Contrary to what science fiction may tell us, quantum teleportation does not involve the physical teleportation of matter. It only teleports the state of matter. In that sense, it teleports the information that is associated with a particle and not the particle itself. So, electric charge remains where it is.

In response to the comment: the spin is a degree of freedom that can change and therefore it is part of the state of a particle. Charge, on the other hand is a fixed property of a particle and does not change. Therefore, one cannot teleport it.

• I understand that science fiction is not real. Read my edit for more clarification on the question. Jul 23, 2020 at 3:35

The entanglement is the coupling of different quantum systems. The experimenters bring entangled systems to their own journies. And when a quantum system is measured, the other quantum system is collapsed at the same time because they are entangled. While this process, no material is transferred.

It is the non-locality of the world which makes this possible and it doesn't involve any material transfer. So we don't need to worry about the charge conservation during this experiment.

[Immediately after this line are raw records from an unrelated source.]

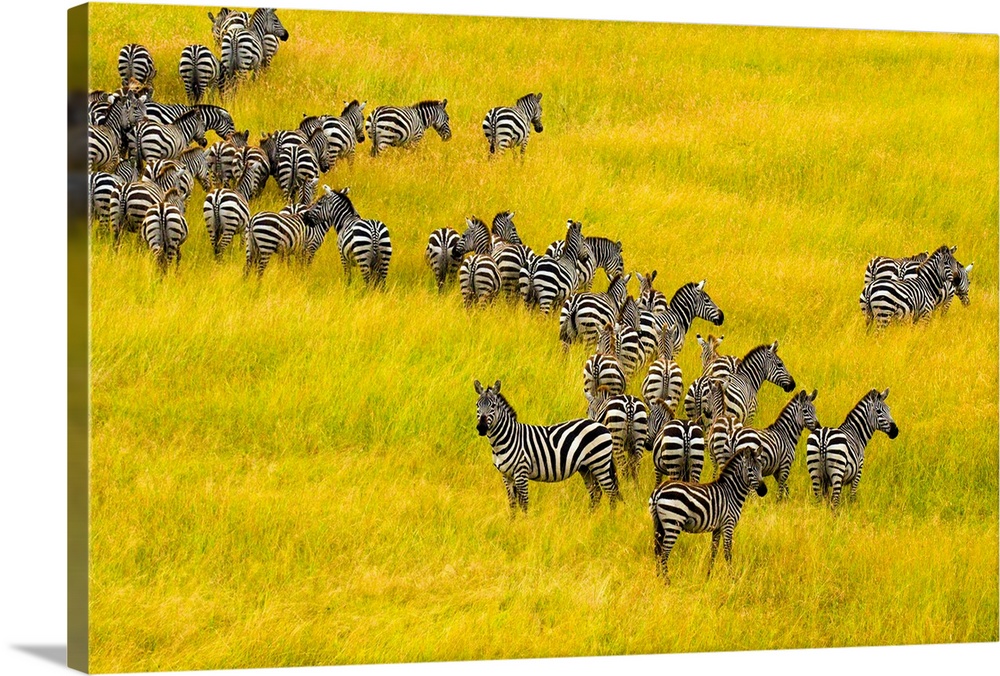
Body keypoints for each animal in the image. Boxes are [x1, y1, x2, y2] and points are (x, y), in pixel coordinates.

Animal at [474, 378, 620, 516]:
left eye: (493, 406)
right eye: (477, 405)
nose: (481, 428)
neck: (507, 438)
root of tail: (601, 426)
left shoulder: (521, 472)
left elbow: (524, 503)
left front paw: (524, 523)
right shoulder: (506, 475)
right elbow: (513, 503)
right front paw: (512, 522)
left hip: (600, 464)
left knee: (611, 492)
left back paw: (610, 520)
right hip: (586, 468)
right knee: (596, 493)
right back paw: (589, 518)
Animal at [648, 444, 764, 588]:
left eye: (761, 468)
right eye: (750, 469)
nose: (764, 491)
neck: (731, 492)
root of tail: (658, 491)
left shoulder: (718, 527)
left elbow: (714, 551)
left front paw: (709, 576)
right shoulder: (728, 524)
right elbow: (727, 552)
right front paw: (732, 579)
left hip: (659, 524)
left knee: (657, 551)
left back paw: (658, 578)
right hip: (673, 523)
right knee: (664, 553)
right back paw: (667, 582)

And contrary to your belief, no information is transferred during this process. If it does, it will violate the relativistic causality. And if the causality can be violated, you can send information to your own past which doesn't make any sense.

In the quantum teleportation experiment, the quantum state of Alice is sent to Bob. The goal is to copy Alice's qubit state at Bob's site. But the information is transferred through the classical channel. The quantum channel is merely to share the entangled state and when the whole system is represented with Bell state, the entangled state in Bob's side simulates Alice's qubit state by a phase difference. After Bob gets the information from Alice through the classical channel, Bob does a unitary operation for the phase difference to his quantum state to copy the quantum information sent by Alice. (The copy is not perfect though because it violates no-cloning theorem.)

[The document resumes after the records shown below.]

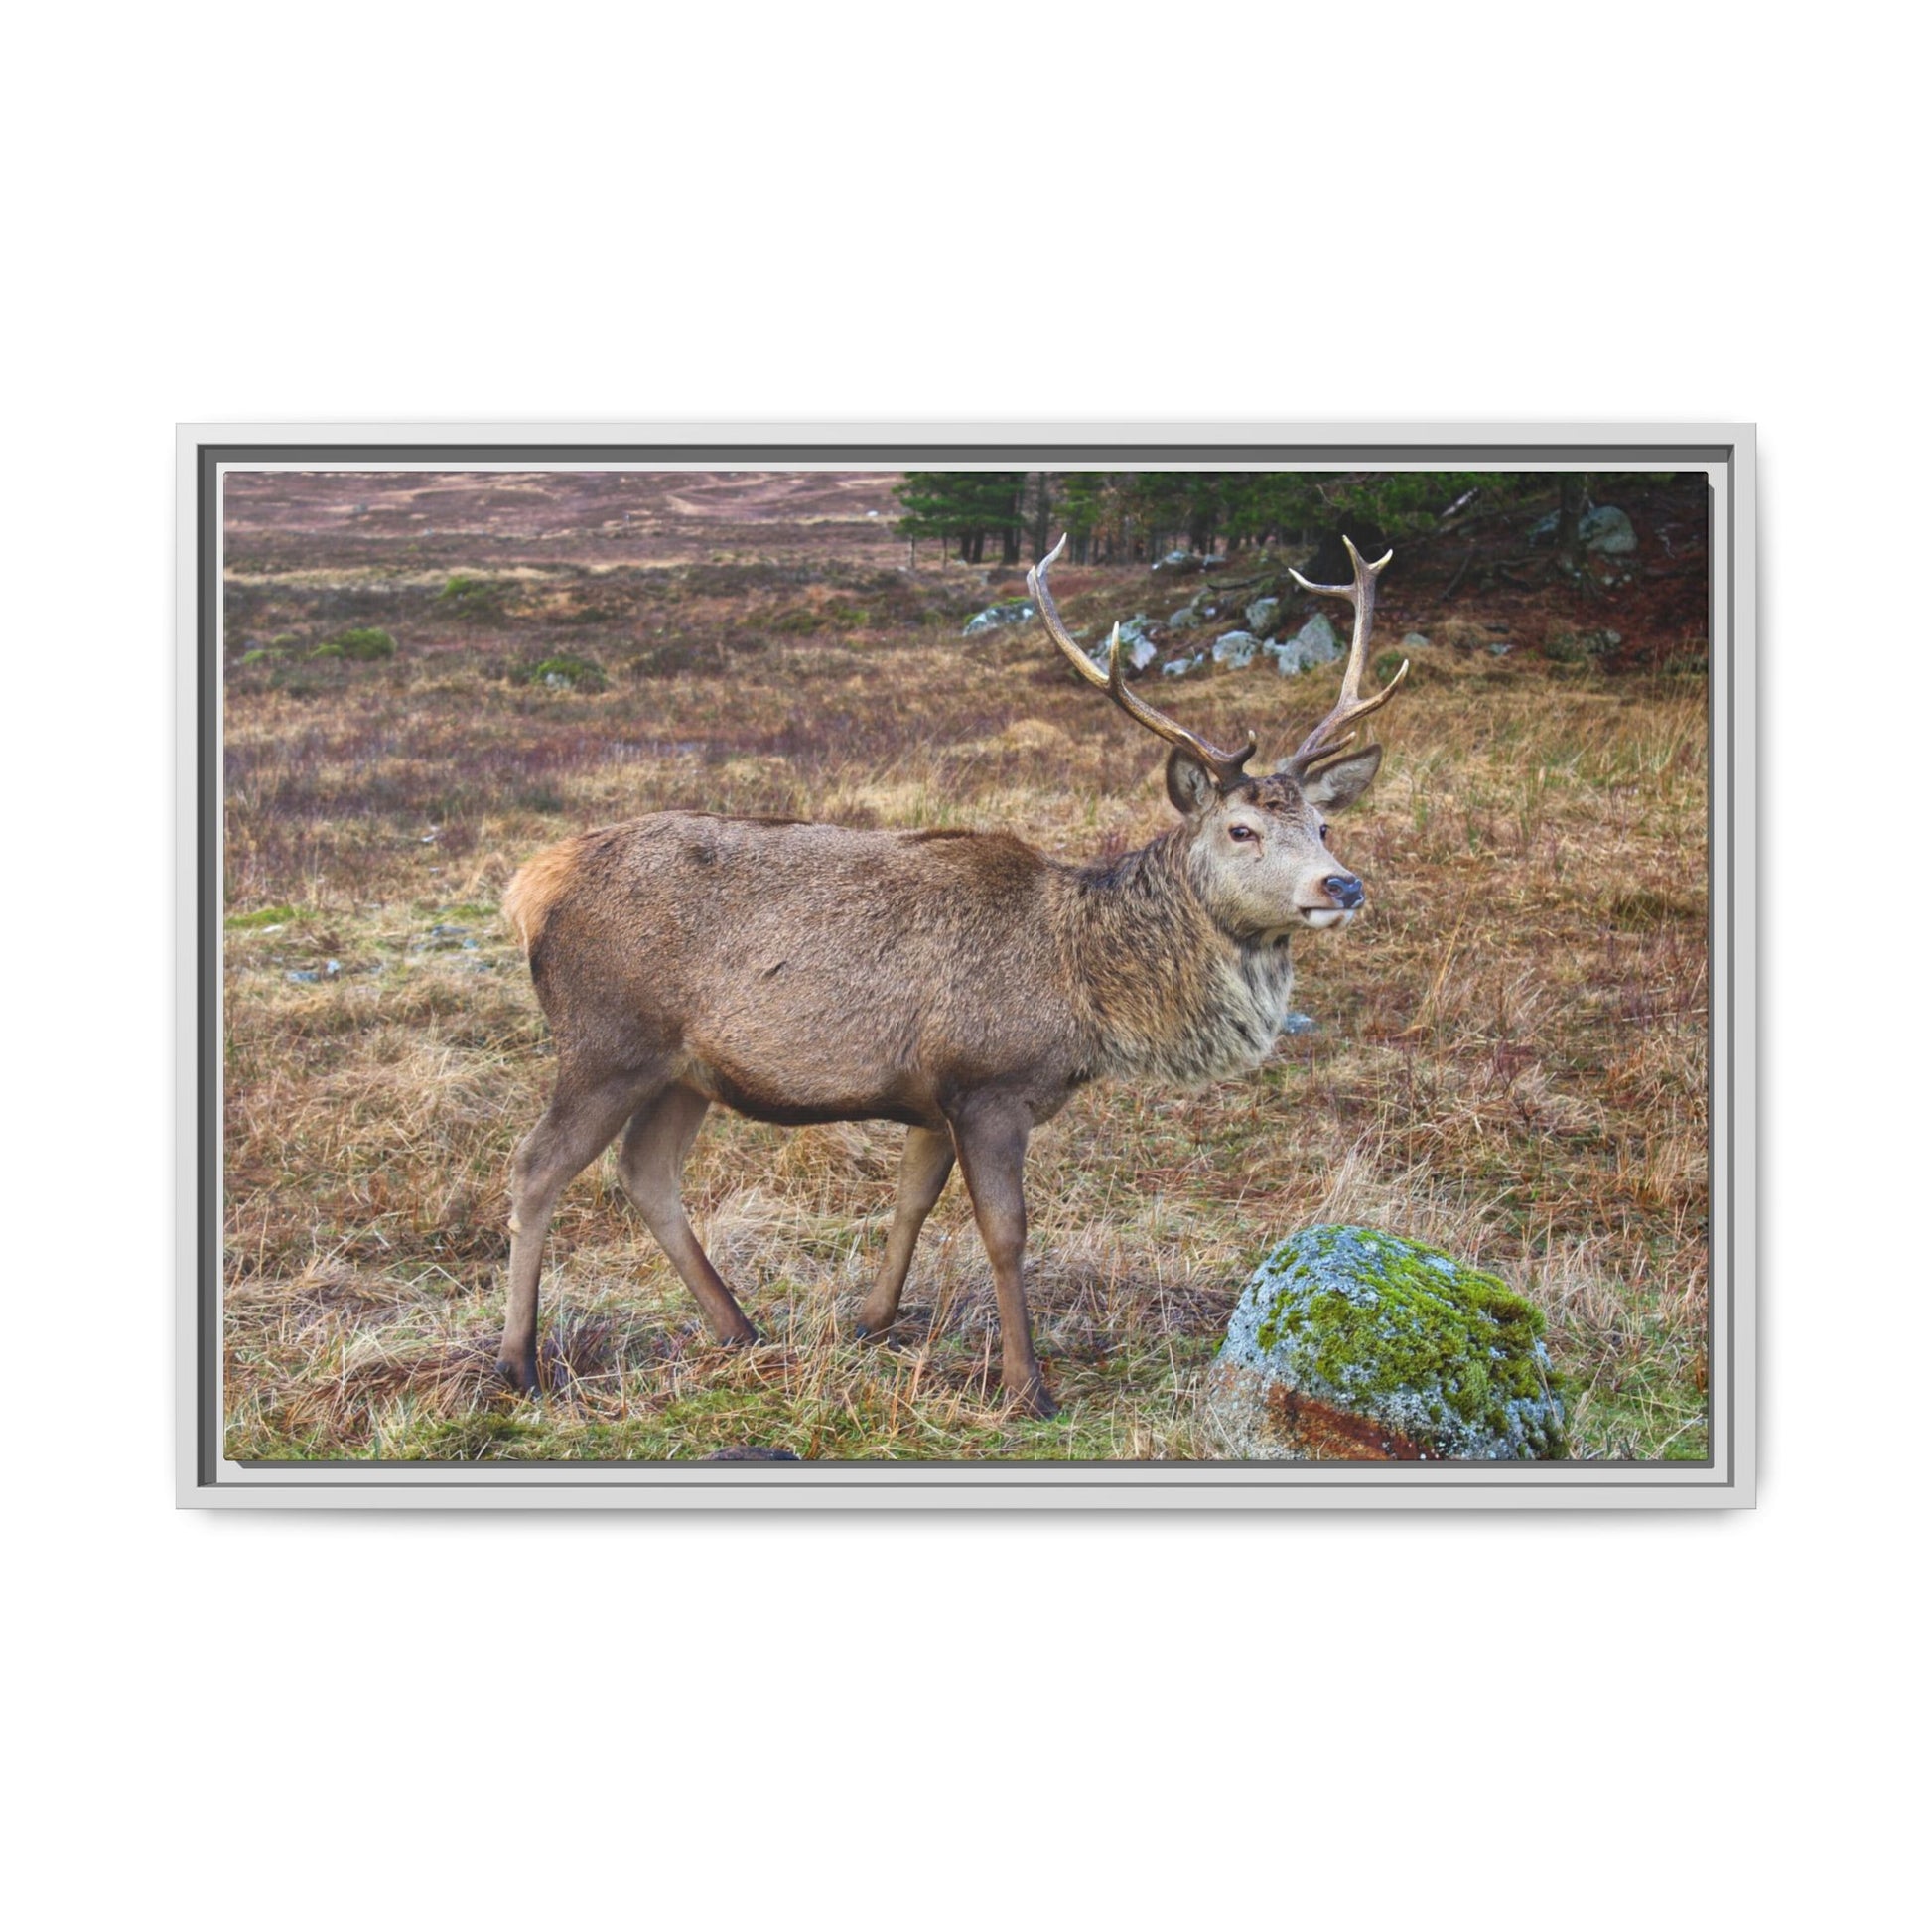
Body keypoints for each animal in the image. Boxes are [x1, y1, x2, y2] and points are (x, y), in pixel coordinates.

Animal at [497, 535, 1407, 1418]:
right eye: (1241, 829)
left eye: (1325, 824)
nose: (1343, 885)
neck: (1085, 992)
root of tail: (532, 882)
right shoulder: (988, 1084)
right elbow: (1005, 1233)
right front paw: (1027, 1385)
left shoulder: (933, 1099)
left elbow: (911, 1202)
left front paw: (870, 1323)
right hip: (606, 1041)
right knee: (536, 1166)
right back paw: (520, 1363)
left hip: (685, 1071)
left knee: (646, 1172)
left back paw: (739, 1328)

In summary, the information is sent by the classical channel and the quantum channel is only a tool to make the copy of the quantum state easier. And this doesn't violate the charge conservation.

• I am not wondering if entanglement sends charge. I know it does not. I am wondering if there exists or could exist a (not necessarily analogous) protocol to the sending of spin that could send charge. Jul 23, 2020 at 3:37
• @Eulerian I added the argument explaining no information transfer. Jul 23, 2020 at 3:40
• @kevin012 There are protocols that make use of entanglement + transfer of classical information to perform the transfer of quantum information. This, does not violate causality and I believe is what Eulerian refers to as "information teleportation" Jul 23, 2020 at 3:47
• @LucasBaldo give me some link. Let me have a look. Jul 23, 2020 at 3:51
• Jul 23, 2020 at 3:56

Elementary particle physics view:

The underlying level of nature is quantum mechanical and its behavior is encapsulated in the standard model of particle physics..

Charge is a conserved quantized quantity always carried by the charged particles in the table during interactions, and the probability of interaction is calculated using quantum field theory and Feynman diagrams to define the integrals to be calculated. The value of the charge is in multiples of 1/3 ( quark charges) or it is an integer number, the unit being the electron charge

This is the state of matter from which all macroscopic observations arise.

I wonder if there is a way to teleport charge as well

As all the other conserved quantum numbers it might be used in quantum entanglement problems, for example if a gamma ray creates an $$e^+e^-$$ pair and you manage to measure the $$e^+$$ you know that the one that escaped is the $$e^-$$, and depending on the experiment what its energy is. That is all.